With my regex as written, it was only matching the first time it found a match. I was afraid that I was going to have to write a loop to go through and find every line. I’m not afraid of writing a loop, but remember this is the first time I’ve ever written in Perl so it might have been a difficult task. However, when I tapped that Multi-line checkbox, boom, all of the lines in my example text were matched.
The purpose of using regex is usually to change something after you find it. In Patterns, there are two tabs: Match just for figuring out the regex, and Replace to check your replacement syntax. I also paid no attention when Helma showed it to me. I really should have because Patterns has a crazy cool option I never realized was there.
In my example, I’ve got the regex in a pane at the top. I put the replacement text in the next pane down. Below that shows the text I’m searching on the left, and the right shows the results of the entire regex including replacements. With it all working properly in there, I didn’t know how to write it all as one big fat regex. Where does that replacement text go? Where does that multi-line flag go?
I went to the web and did a big ol’ pile of searches to crack the code. (See what I did there?)
I later discovered to options in the upper right that are magical. There’s a pulldown for the language you’re going to be using and a button that says copy code. I set the language to Perl and hit copy code, and then pasted it and the entire syntax was all completely written for me!
$searchText =~ s/^(\d{2}\:\d{2}\.\d{3})/00:$1/gm;
I think Patterns is way underpriced at $2. I kept hoping as I was writing this up that it was a black Friday sale or something but it’s still only $2. Crazy inexpensive for something so capable.
Regex101
I want to give one more tip for writing regex: it’s a site called regex101.com. As I was building up this script, I was borrowing a lot of information from other sources and I didn’t always know what it meant. In regex101, it not only checks your regex syntax to see if it finds matches, like Expressions and Patterns, it also explains what you’ve written.

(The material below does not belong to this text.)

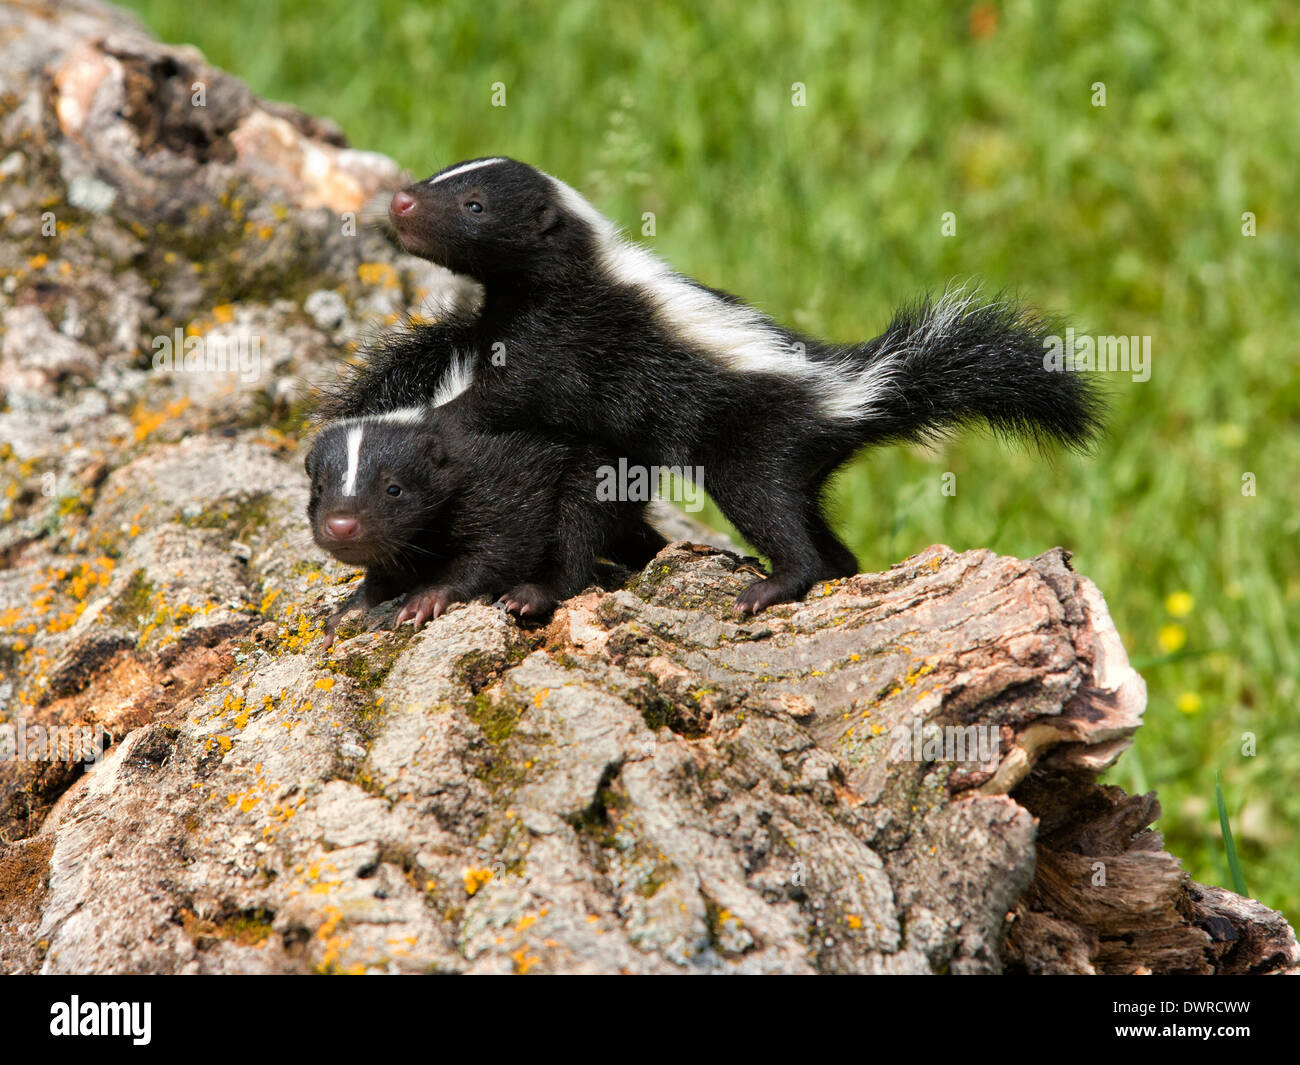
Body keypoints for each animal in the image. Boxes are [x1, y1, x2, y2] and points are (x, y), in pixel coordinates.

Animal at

For example, if you type the hat (^) symbol, in the right sidebar it will write, “asserts position at start of a line”. There’s also a little question mark that you can hover over to reveal more information. The ^ explanation says “lines are delimited by \n”. Remember the story of how Helma figured out that the chapter file export from Hindenburg didn’t have proper Unix line feeds at the end and instead had legacy macOS carriage returns? Well, the fix in regex was to swap out \r for \n. If I’d really understood what regex101 was telling me, maybe I’d have thought to go check that file.
In the same bar where you enter your regex, way over on the right is a forward slash / and a little flag. When I was halfway through figuring out my regex, I noticed that it said /g and then the flag. I tapped on it and noticed the second option was multi-line and the explanation “^ and $ match start/end of line”. I know I said that I figured out to use multi-line using Patterns but now that I think about it, I think I actually found the flag thing in Regex101 and then looked for it in Patterns.
Regex101 also has a quick reference section where you can search for the secret regex code you desire, or you can scroll through all tokens, common tokens, general tokens and more. It’s really a pretty swell tool.
Bottom Line
If you’ve never needed to do an efficient search and replace repeatedly on text files, then these tools might not be for you. But if you’ve been curious or even intimidated by regex, then I hope I’ve given you some tools that will help you enjoy figuring them out. Now I’m excited that Bart and I have a little project we’re working on with backups of my web server that is crying out for a regex to be written.